A healthy 9-year-old boy was referred by his general dentist who suspected a dentigerous cyst associated with a mandibular left deciduous canine and intraosseous premolar. There had been evidence of recent fever episodes and intraoral purulent discharge related to the deciduous canine and first molar; the patient had been treated with antibiotics. Clinical examinations showed extra and intraoral hardened and painless swelling and mobility of the involved teeth ( Fig 1 , A ). The panoramic radiograph showed a large, well-defined radiolucent lesion measuring 3.0 × 4.0 cm associated with the deciduous canine and first premolar, changing the eruption angulation of the permanent canine and premolar by about 15 mm ( Fig 1 , B and C ).

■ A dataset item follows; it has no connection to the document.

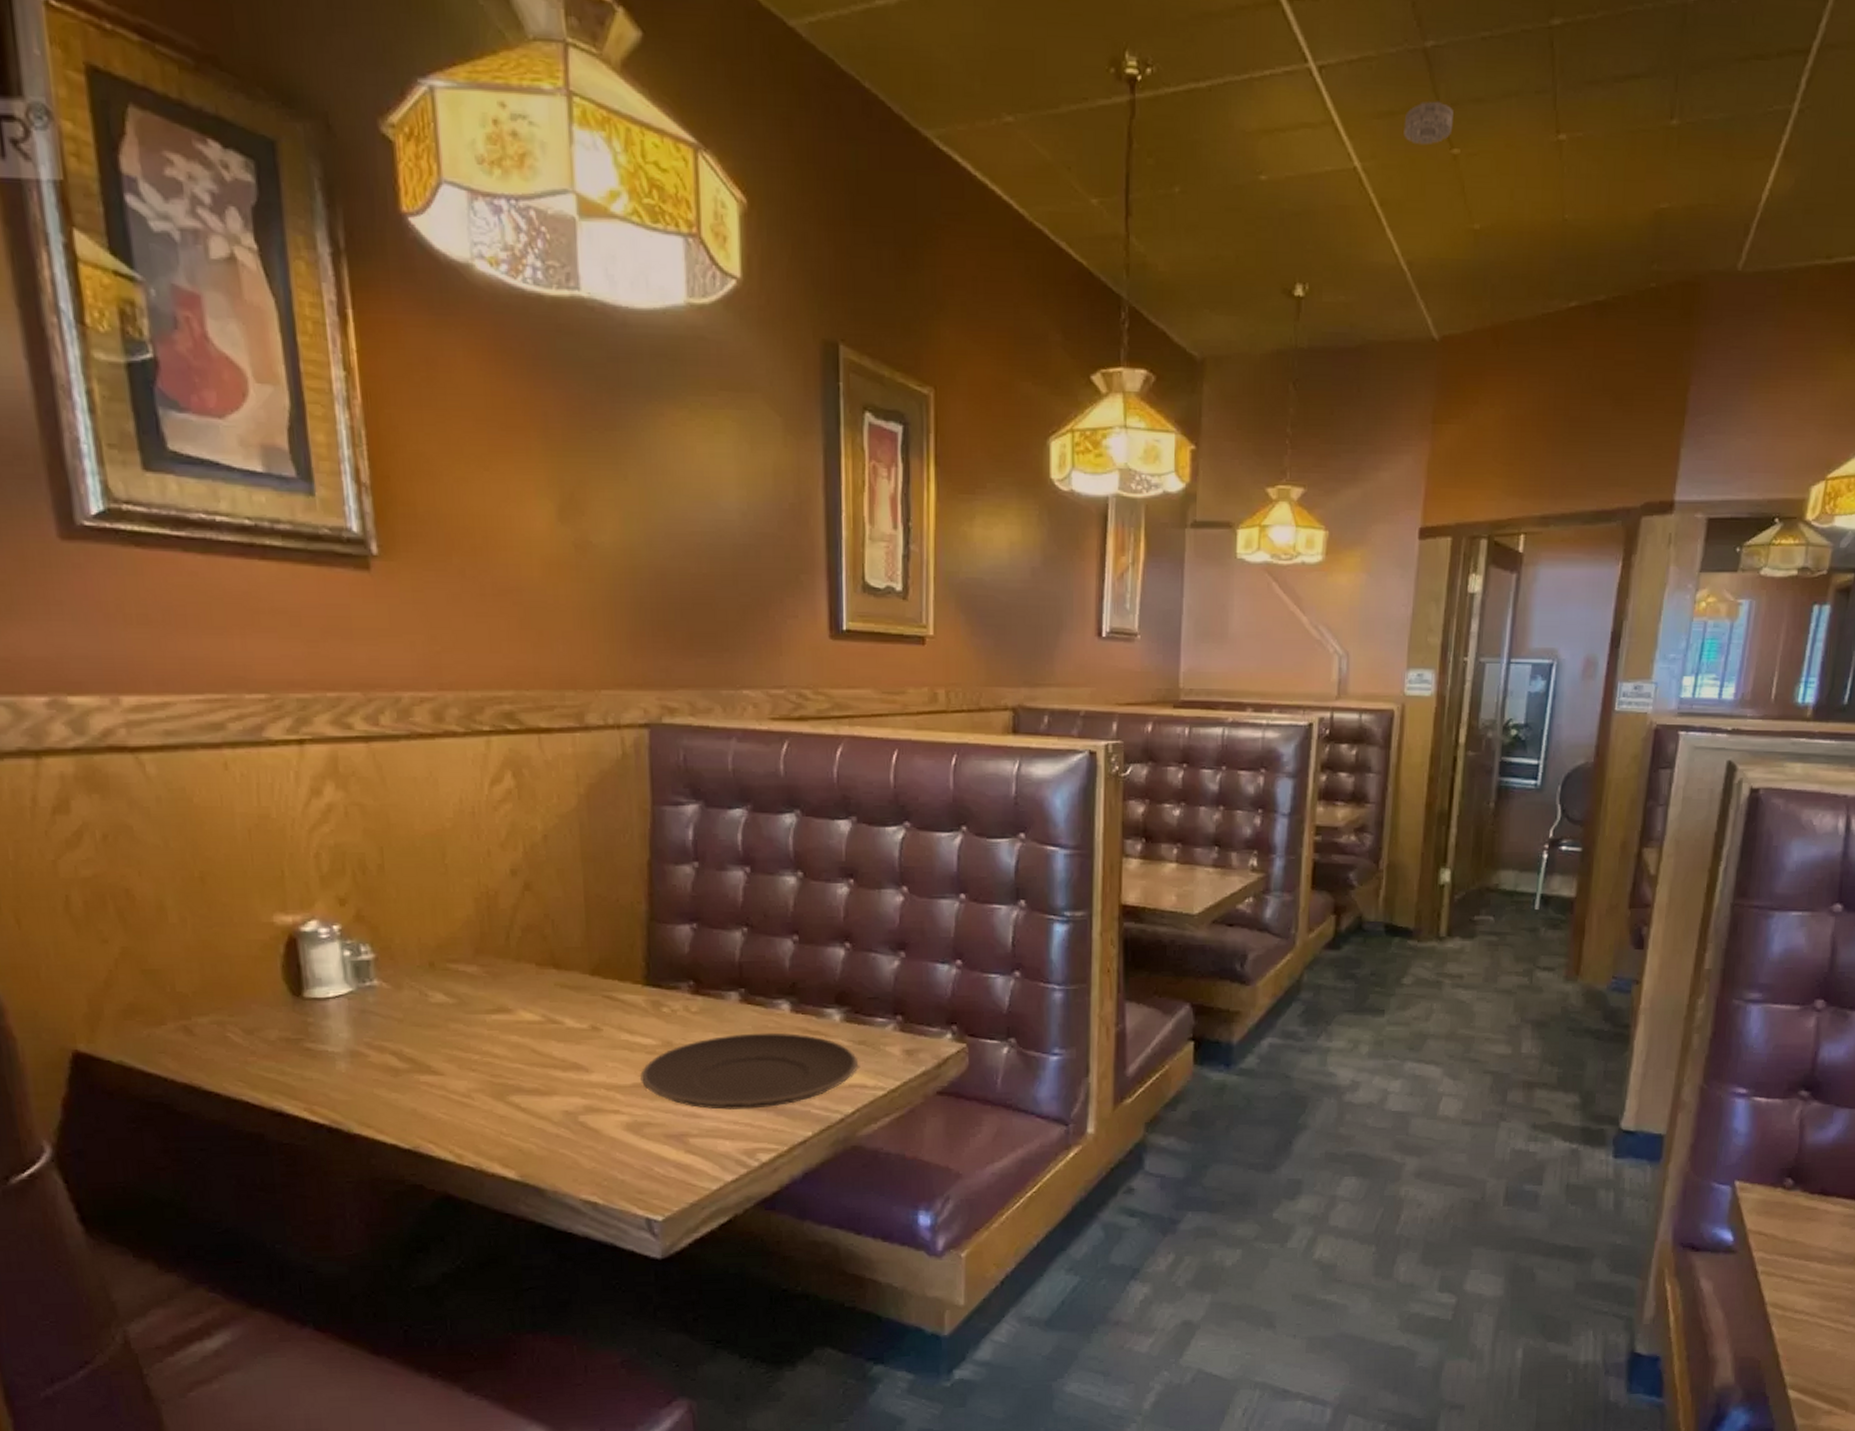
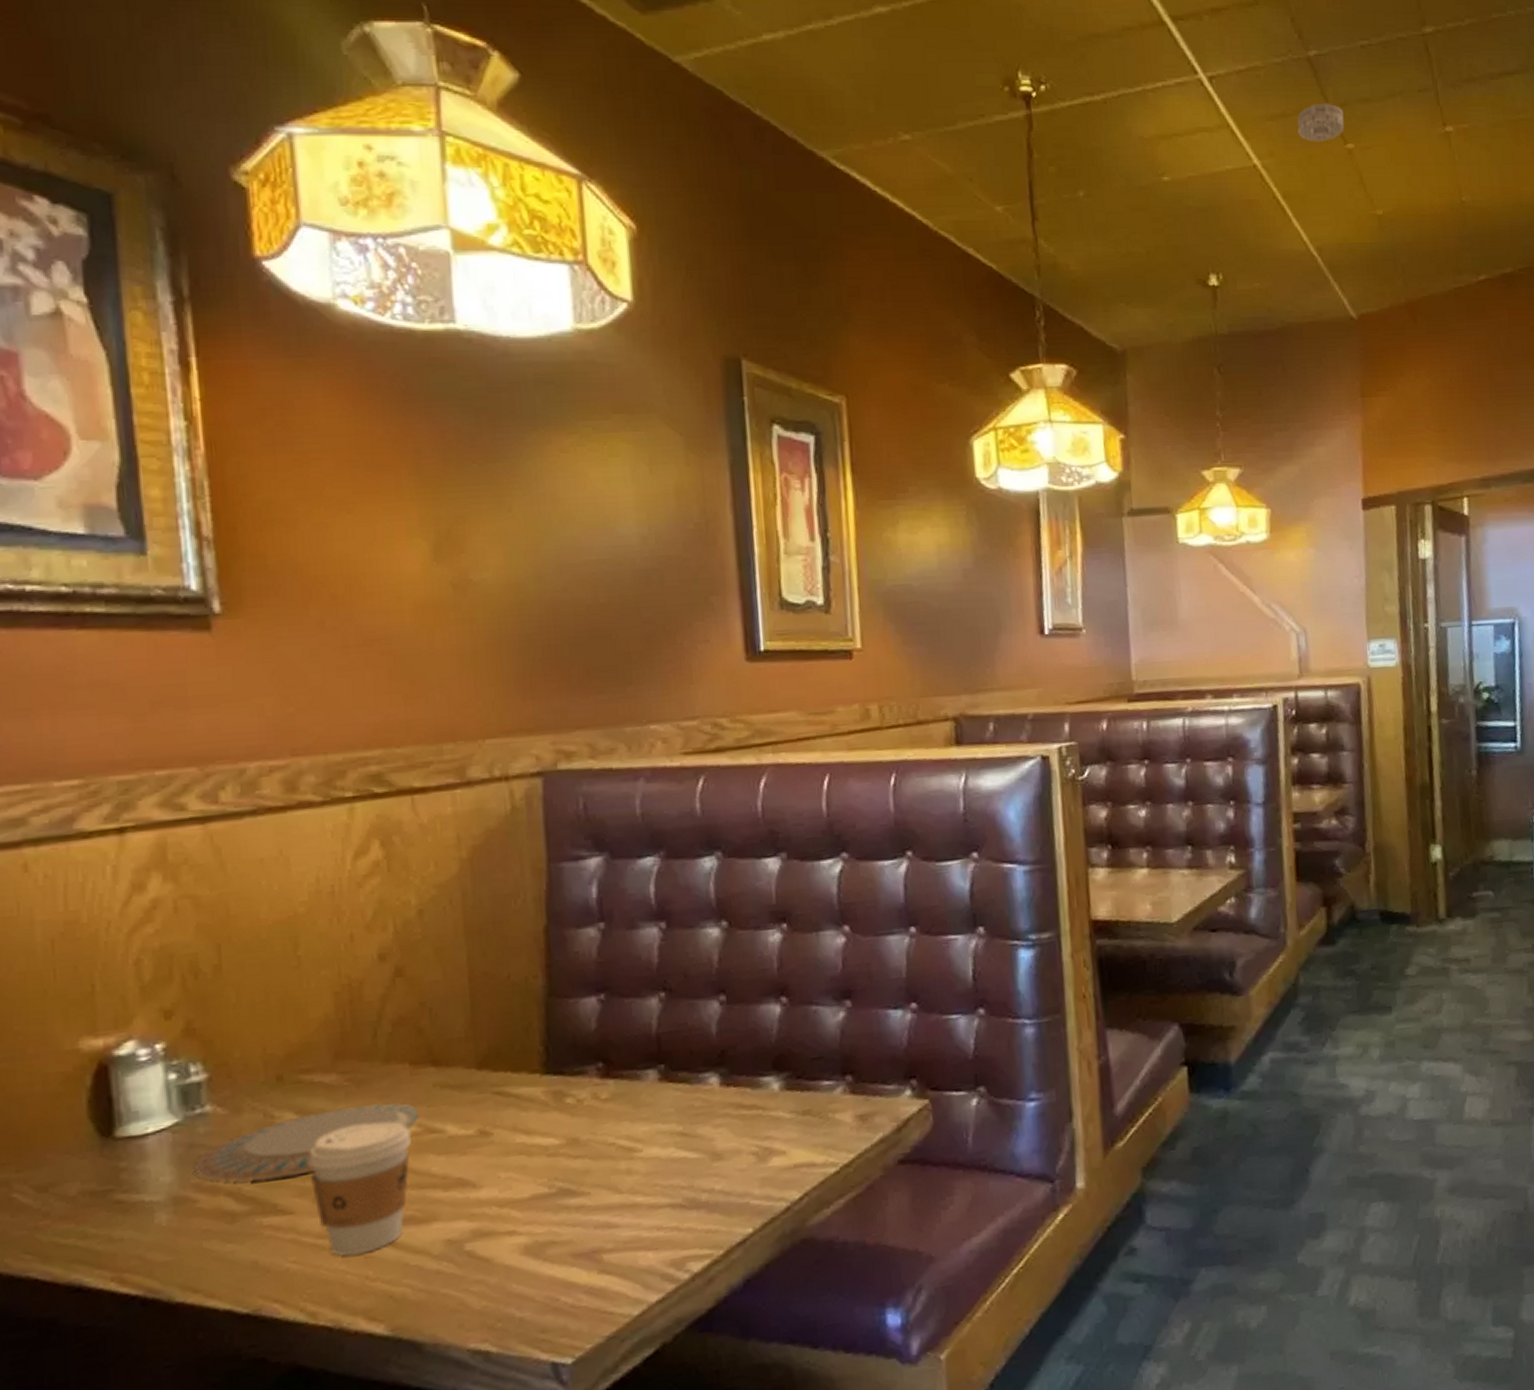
plate: none [365,994,543,1046] -> present [194,1102,418,1182]
coffee cup: none [455,1009,538,1114] -> present [308,1121,412,1256]
plate: present [640,1032,859,1110] -> none [540,1111,804,1215]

The objectives of this treatment were to reduce the size of lesion with the marsupialization technique, considereded less aggressive, and to follow up orthodontically the eruption of the permanent canine and first premolar, establishing a favorable oclusion, with good functional and esthetic results.
Two treatment alternatives were considered, enucleation and marsupialization, which could be used after extraction of the involved deciduous teeth. The first alternative, enucleation, is usually the technique of choice for small lesions because, in larger lesions, enucleation can cause extensive damage to the adjacent teeth and to the teeth involved in the lesion. Marsupialization is the treatment option for extensive lesions, especially in pediatric patients, as in this report.
A local incision was made, showing a small amount of cystic liquid, confirmed by histopathologic examination. The treatment performed was marsupialization of the cyst and extraction of the deciduous canine and first molar ( Fig 1 , D ). The surgical stitches were removed a week after the procedure. Approximately 3 months later, the cystic lesion diminished, and eruption of the permanent canine and first premolar in normal positions was observed ( Fig 2 ).
After 1 year, the radiograph and clinical features showed reduction of the swollen area, spontaneous eruption of the mandibular left canine and first premolar, and aspects of normality after marsupialization of the dentigerous cyst. After this, any orthodontic biomechanics treatment could be used ( Fig 3 ).